Until we get our public education system back in working order so that this vital life skill is taught to all of us from the earliest age possible (for instance, we could start by teaching kids how to resist all the advertising aimed at them), the burden of that education is on each of us as individuals, and that can be a daunting task. It means breaking ourselves of the habit of trying to find push-button solutions to complex and difficult problems. It means admitting our fallibility and doing the hard work of setting aside our egos and pride, and it means spending a lot of time unlearning old falsehoods and re-learning some of the things we missed.
Modern Monetary Theory provides an excellent example for illustration. Most of us learned in middle school that Congress appropriates funding for all federal spending, but the reality that reveals went right past us. We still think of federal spending in terms of “my tax dollars,” but federal tax revenue doesn’t fund federal spending. Congress does. We know this, but we’re taught to avoid putting the pieces together to make a whole picture. We want to think of “our tax dollars” because we’re taught to believe that’s what gives us agency in government; that if we don’t pay taxes, we have no right to a voice. Problem is, that’s not true. Not only isn’t that true, but nothing that flows from that basic “spending my tax dollars” thinking is true. It’s not necessary to lay a heavy tax on the ultra-wealthy “to pay for” anything; the reason for progressive taxation is to stop too much money, and the power that goes with it, into too few hands. It doesn’t pay for anything; things are paid for when Congress says “pay for this,” and then the proper keystrokes are entered into the proper spreadsheets to create the dollars to “pay for this.”
It’s not the purpose of this article to get deep into MMT, but it does provide an example of the problems at hand, and their solutions. The primary problem at hand is we’ve been taught to think incorrectly; the primary solution at hand is to accept that reality and then do the work necessary to learn how to think correctly – to do the research, to be willing to admit to ourselves that we’ve been misled and misdirected, and to attain the knowledge necessary to fix it.

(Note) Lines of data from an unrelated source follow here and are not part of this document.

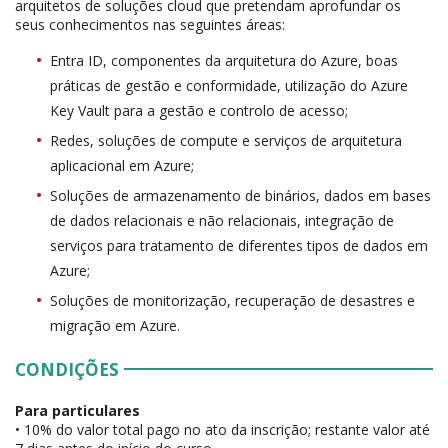
arquitetos de soluções cloud que pretendam aprofundar os
seus conhecimentos nas seguintes áreas:
Entra ID, componentes da arquitetura do Azure, boas
práticas de gestão e conformidade, utilização do Azure
Key Vault para a gestão e controlo de acesso;
Redes, soluções de compute e serviços de arquitetura
aplicacional em Azure;
Soluções de armazenamento de binários, dados em bases
de dados relacionais e não relacionais, integração de
serviços para tratamento de diferentes tipos de dados em
Azure;
Soluções de monitorização, recuperação de desastres e
migração em Azure.
CONDIÇÕES
Para particulares
• 10% do valor total pago no ato da inscrição; restante valor até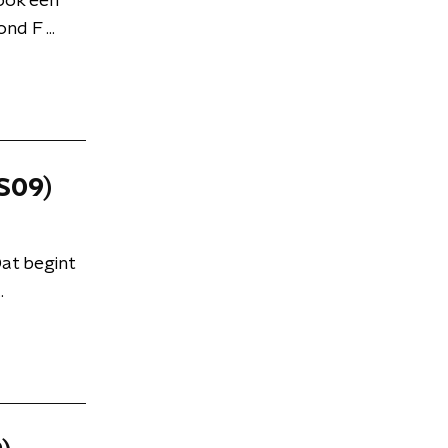
 ook een
d F ...
(S09)
at begint
.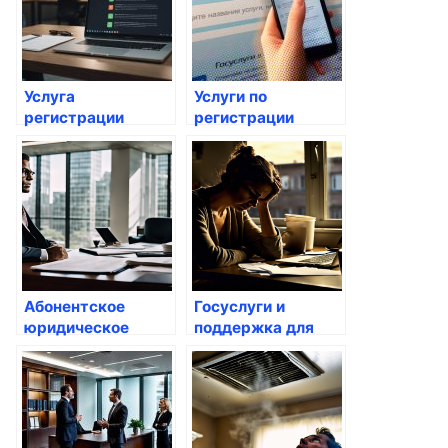
Услуга
Услуги по
регистрации
регистрации
бизнеса: что
предпринимательской
нужно знать
деятельности
Абонентское
Госуслуги и
юридическое
поддержка для
обслуживание
бизнеса: как
организации:
воспользоваться?
стоимость услуг
правового
сопровождения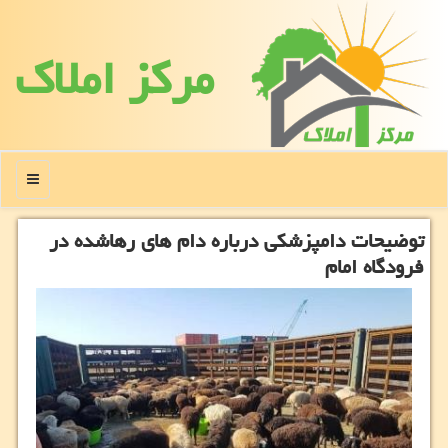
مركز املاك
منو
توضیحات دامپزشكی درباره دام های رهاشده در
فرودگاه امام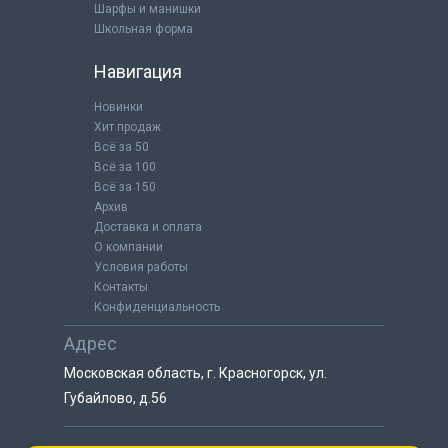
Шарфы и манишки
Школьная форма
Навигация
Новинки
Хит продаж
Всё за 50
Всё за 100
Всё за 150
Архив
Доставка и оплата
О компании
Условия работы
Контакты
Конфиденциальность
Адрес
Московская область, г. Красногорск, ул.
Губайлово, д.56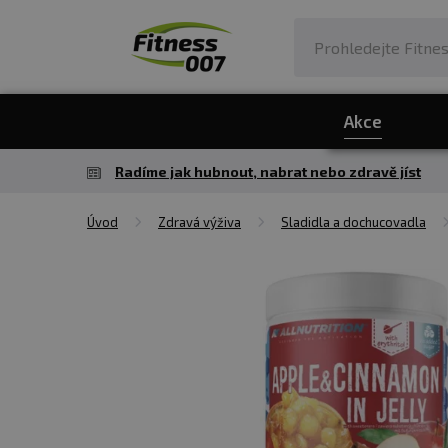
Akce
Radíme jak hubnout, nabrat nebo zdravě jíst
Úvod
Zdravá výživa
Sladidla a dochucovadla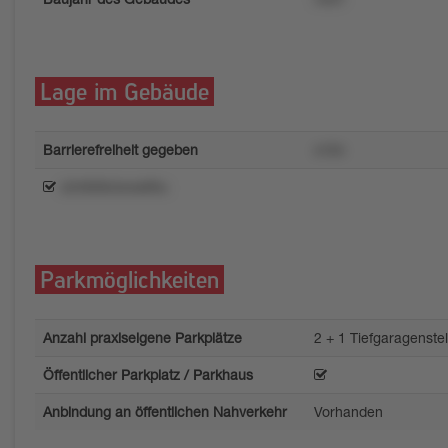
Lage im Gebäude
Barrierefreiheit gegeben
x16n
s3rl668olwss89u
Parkmöglichkeiten
Anzahl praxiseigene Parkplätze
2 + 1 Tiefgaragenstel
Öffentlicher Parkplatz / Parkhaus
Anbindung an öffentlichen Nahverkehr
Vorhanden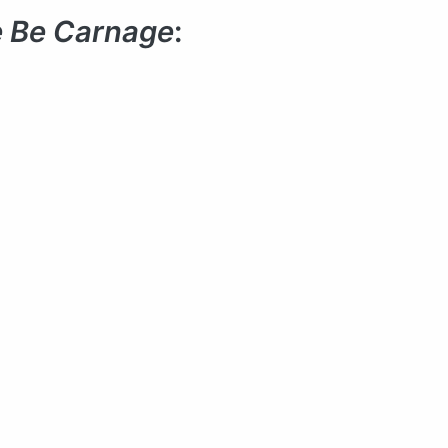
e Be Carnage
: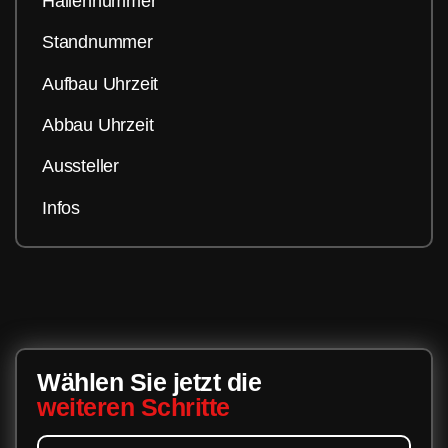
Hallennummer
Standnummer
Aufbau Uhrzeit
Abbau Uhrzeit
Aussteller
Infos
Wählen Sie jetzt die
weiteren Schritte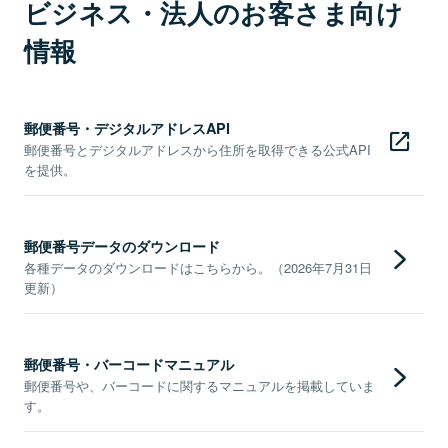
ビジネス・法人のお客さま向け
情報
郵便番号・デジタルアドレスAPI
郵便番号とデジタルアドレスから住所を取得できる公式API
を提供。
郵便番号データのダウンロード
各種データのダウンロードはこちらから。（2026年7月31日
更新）
郵便番号・バーコードマニュアル
郵便番号や、バーコードに関するマニュアルを掲載していま
す。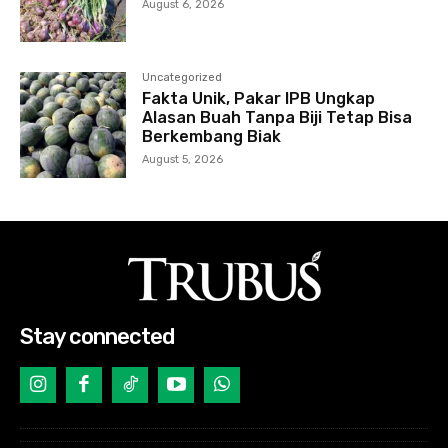
August 6, 2026
Uncategorized
Fakta Unik, Pakar IPB Ungkap
Alasan Buah Tanpa Biji Tetap Bisa
Berkembang Biak
August 5, 2026
Stay connected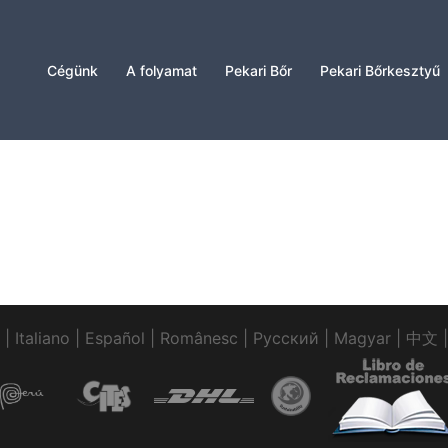
Cégünk
A folyamat
Pekari Bőr
Pekari Bőrkesztyű
|
Italiano
|
Español
|
Românesc
|
Pусский
|
Magyar
|
中文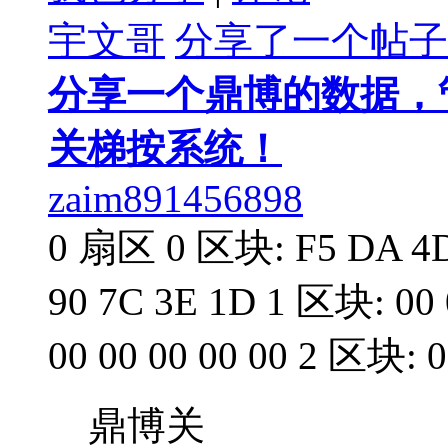
宇文哥
分享了一个帖子
分享一个鼎博的数据，
关梯按系统！
zaim891456898
0 扇区 0 区块: F5 DA 4D 
90 7C 3E 1D 1 区块: 00 0
00 00 00 00 00 2 区块: 00
鼎博关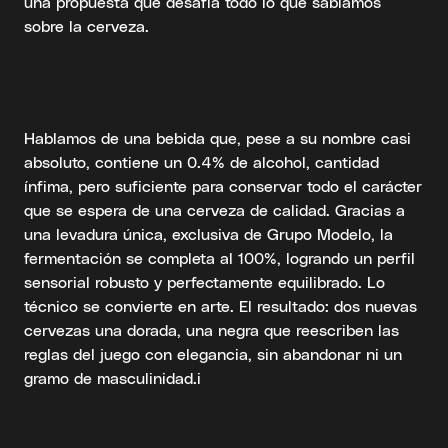
una propuesta que desafía todo lo que sabíamos
sobre la cerveza.
Hablamos de una bebida que, pese a su nombre casi
absoluto, contiene un 0.4% de alcohol, cantidad
ínfima, pero suficiente para conservar todo el carácter
que se espera de una cerveza de calidad. Gracias a
una levadura única, exclusiva de Grupo Modelo, la
fermentación se completa al 100%, logrando un perfil
sensorial robusto y perfectamente equilibrado. Lo
técnico se convierte en arte. El resultado: dos nuevas
cervezas una dorada, una negra que reescriben las
reglas del juego con elegancia, sin abandonar ni un
gramo de masculinidad.i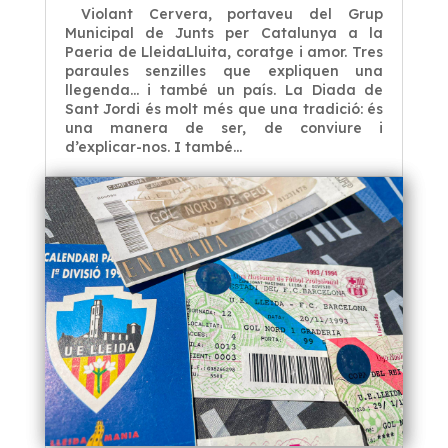
Violant Cervera, portaveu del Grup
Municipal de Junts per Catalunya a la
Paeria de LleidaLluita, coratge i amor. Tres
paraules senzilles que expliquen una
llegenda… i també un país. La Diada de
Sant Jordi és molt més que una tradició: és
una manera de ser, de conviure i
d’explicar-nos. I també...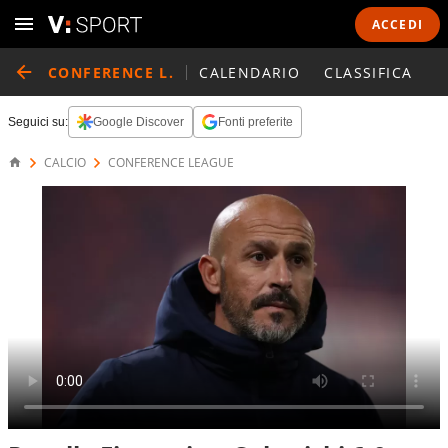
ACCEDI
CONFERENCE L.
CALENDARIO
CLASSIFICA
Seguici su:
Google Discover
Fonti preferite
CALCIO
CONFERENCE LEAGUE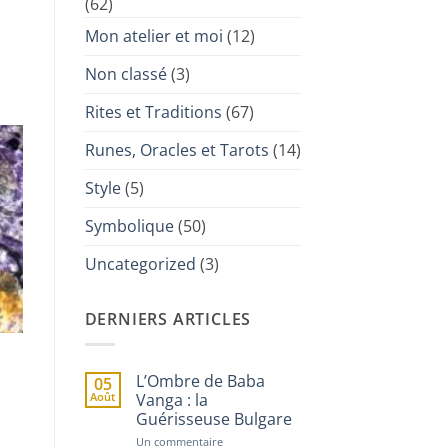
(62)
Mon atelier et moi
(12)
Non classé
(3)
Rites et Traditions
(67)
Runes, Oracles et Tarots
(14)
Style
(5)
Symbolique
(50)
Uncategorized
(3)
DERNIERS ARTICLES
L’Ombre de Baba
05
Août
Vanga : la
Guérisseuse Bulgare
s
sur
Un commentaire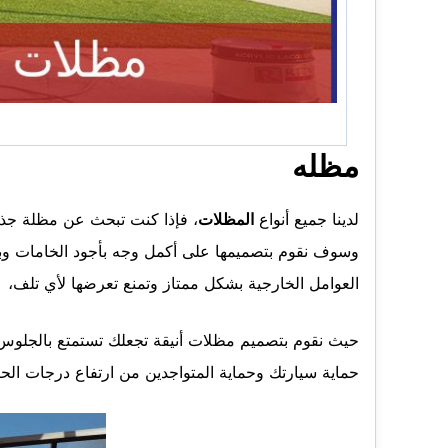
مظله
لدينا جميع أنواع
المظلات
، فإذا كنت تبحث عن مظلة جذاب
وسوف نقوم بتصميمها على أكمل وجه بأجود الخامات وبأع
العوامل الخارجية بشكل ممتاز وتمنع تعرضها لأي تلف،
حيث نقوم بتصميم مظلات أنيقة تجعلك تستمتع بالجلوس أ
حماية سيارتك وحماية المتواجدين من ارتفاع درجات الحر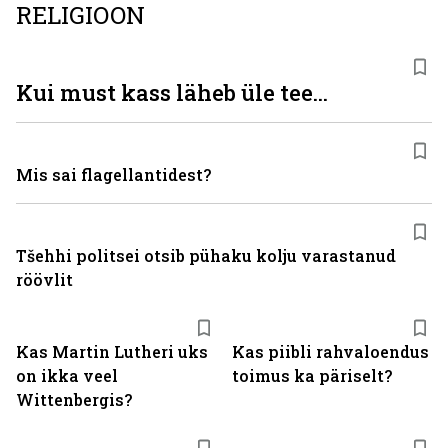
RELIGIOON
Kui must kass läheb üle tee...
Mis sai flagellantidest?
Tšehhi politsei otsib pühaku kolju varastanud
röövlit
Kas Martin Lutheri uks
Kas piibli rahvaloendus
on ikka veel
toimus ka päriselt?
Wittenbergis?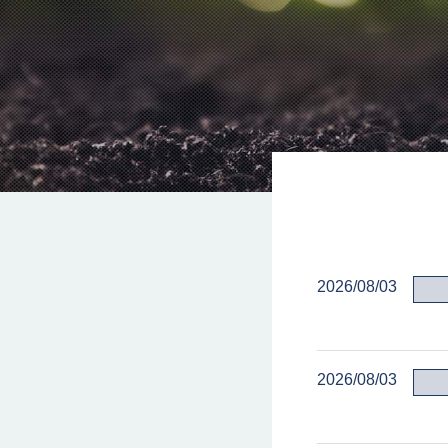
2026/08/03
2026/08/03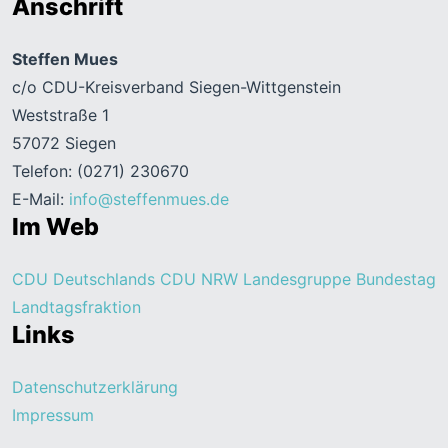
Anschrift
Steffen Mues
c/o CDU-Kreisverband Siegen-Wittgenstein
Weststraße 1
57072 Siegen
Telefon: (0271) 230670
E-Mail:
info@steffenmues.de
Im Web
CDU Deutschlands
CDU NRW
Landesgruppe Bundestag
Landtagsfraktion
Links
Datenschutzerklärung
Impressum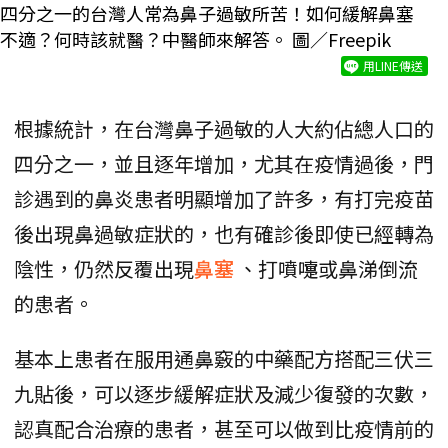
四分之一的台灣人常為鼻子過敏所苦！如何緩解鼻塞
不適？何時該就醫？中醫師來解答。 圖／Freepik
用LINE傳送
根據統計，在台灣鼻子過敏的人大約佔總人口的
四分之一，並且逐年增加，尤其在疫情過後，門
診遇到的鼻炎患者明顯增加了許多，有打完疫苗
後出現鼻過敏症狀的，也有確診後即使已經轉為
陰性，仍然反覆出現
鼻塞
、打噴嚏或鼻涕倒流
的患者。
基本上患者在服用通鼻竅的中藥配方搭配三伏三
九貼後，可以逐步緩解症狀及減少復發的次數，
認真配合治療的患者，甚至可以做到比疫情前的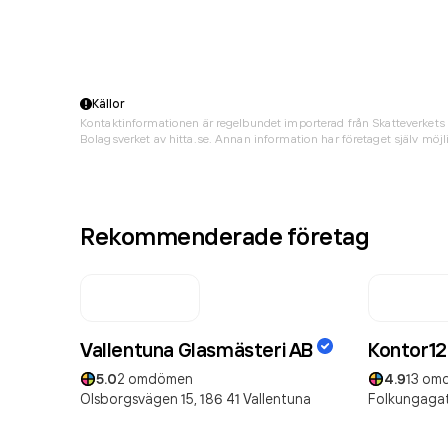
Källor
Kontaktinformationen är regelbundet importerad från Skatteverkets 
Bolagsverket av hitta.se. Annan information har företaget själv möjli
Rekommenderade företag
Vallentuna Glasmästeri AB
Kontor1
5.0
2
omdömen
4.9
13
om
Olsborgsvägen 15,
186 41
Vallentuna
Folkungagat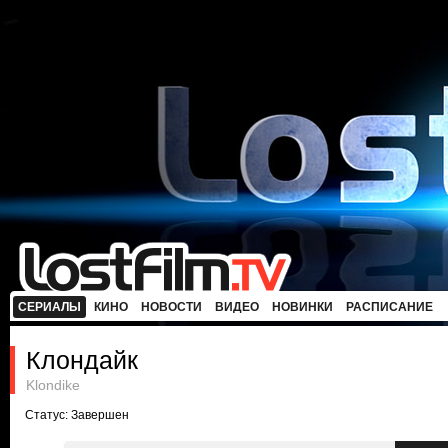
СЕРИАЛЫ
КИНО
НОВОСТИ
ВИДЕО
НОВИНКИ
РАСПИСАНИЕ
Клондайк
Klondike
Статус: Завершен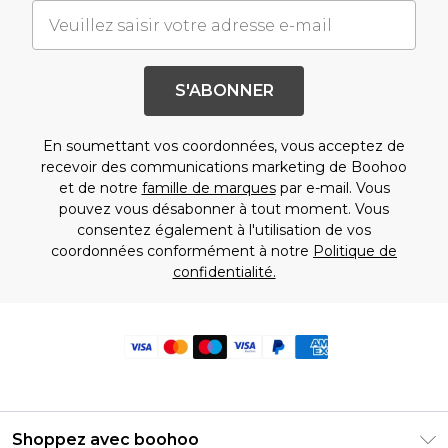
S'ABONNER
En soumettant vos coordonnées, vous acceptez de
recevoir des communications marketing de Boohoo
et de notre
famille de marques
par e-mail. Vous
pouvez vous désabonner à tout moment. Vous
consentez également à l'utilisation de vos
coordonnées conformément à notre
Politique de
confidentialité.
Shoppez avec boohoo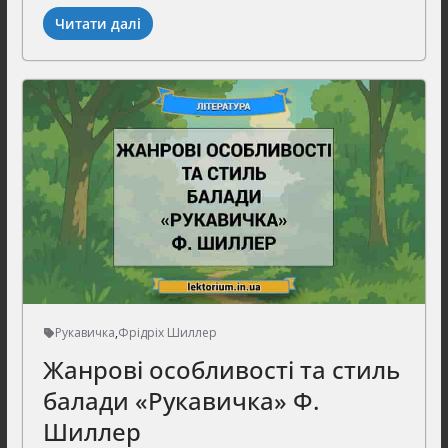
Читати далі
Рукавичка
,
Фрідріх Шиллер
Жанрові особливості та стиль
балади «Рукавичка» Ф.
Шиллер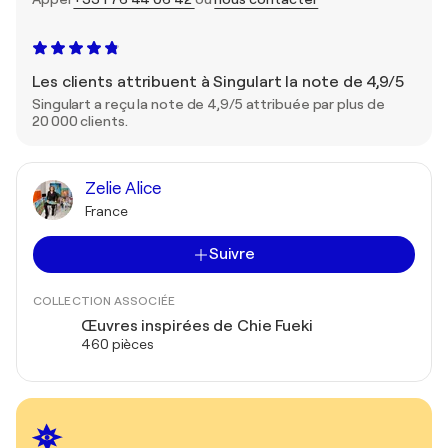
Les clients attribuent à Singulart la note de 4,9/5
Singulart a reçu la note de 4,9/5 attribuée par plus de
20 000 clients.
Zelie Alice
France
Suivre
COLLECTION ASSOCIÉE
Œuvres inspirées de Chie Fueki
460 pièces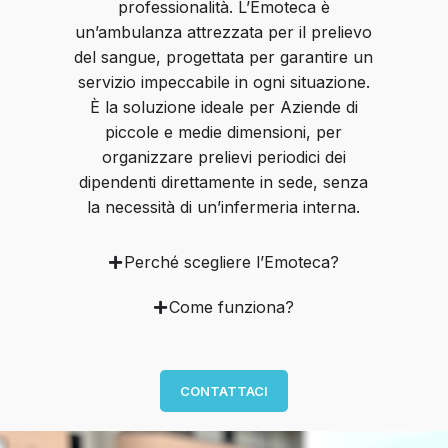
professionalità. L’Emoteca è
un’ambulanza attrezzata per il prelievo
del sangue, progettata per garantire un
servizio impeccabile in ogni situazione.
È la soluzione ideale per
Aziende di
piccole e medie dimensioni, per
organizzare prelievi periodici dei
dipendenti direttamente in sede, senza
la necessità di un’infermeria interna.
Perché scegliere l’Emoteca?
Come funziona?
CONTATTACI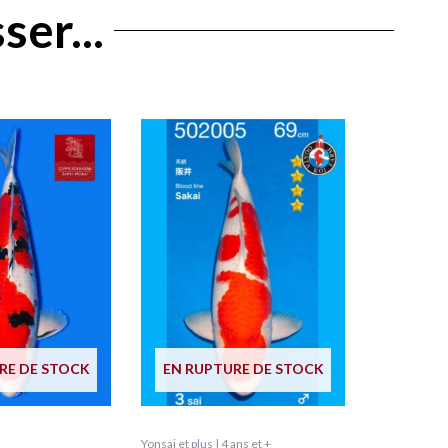
ser...
RE DE STOCK
EN RUPTURE DE STOCK
Yonsai et plus | 4 ans et +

Fortunately, there are some excellent tools to help you achieve this. There are many, many books and websites out there dedicated to giving us those tools, but if I were to pick only one critical resource it would be a book by Robert Cialdini titled “Influence: Science and Practice. (disclosure: affiliate link)” This book not only gives an excellent foundation for identifying and neutralizing the compliance-gaining tactics employed by those who deliberately mislead, it’s also well-written to appeal to the casual reader as well as the academic, and the citations contained therein will take you through other important writing and writers like Korzybski’s theories of general semantics (a separate thing from basic semantics, the “meaning of meaning”), the theory of linguistic relativity (“communication creates reality”), and the work of philosophers and influencers like Edward Bernays (aka “the father of public relations.”)
If you visit and make studied use of the links in the above paragraph, you will develop the tools necessary to successfully resist attempts to disinform and misinform you, not in the sense that so many internet know-it-alls who get sucked in to ridiculous nonsense like QAnon and other conspiracy theories, but in a genuine, powerful way that will have a profound positive impact on how you process the information you consume.
That’s the solution to all of this, and it’s in your hands. Use it, and you’ll quickly stop relying on empty and unworkable but seductive “quick fix” ideas like restoring the fairness doctrine, and start vaccinating yourself against the overwhelming flow of disinformation that surrounds us all in the modern world.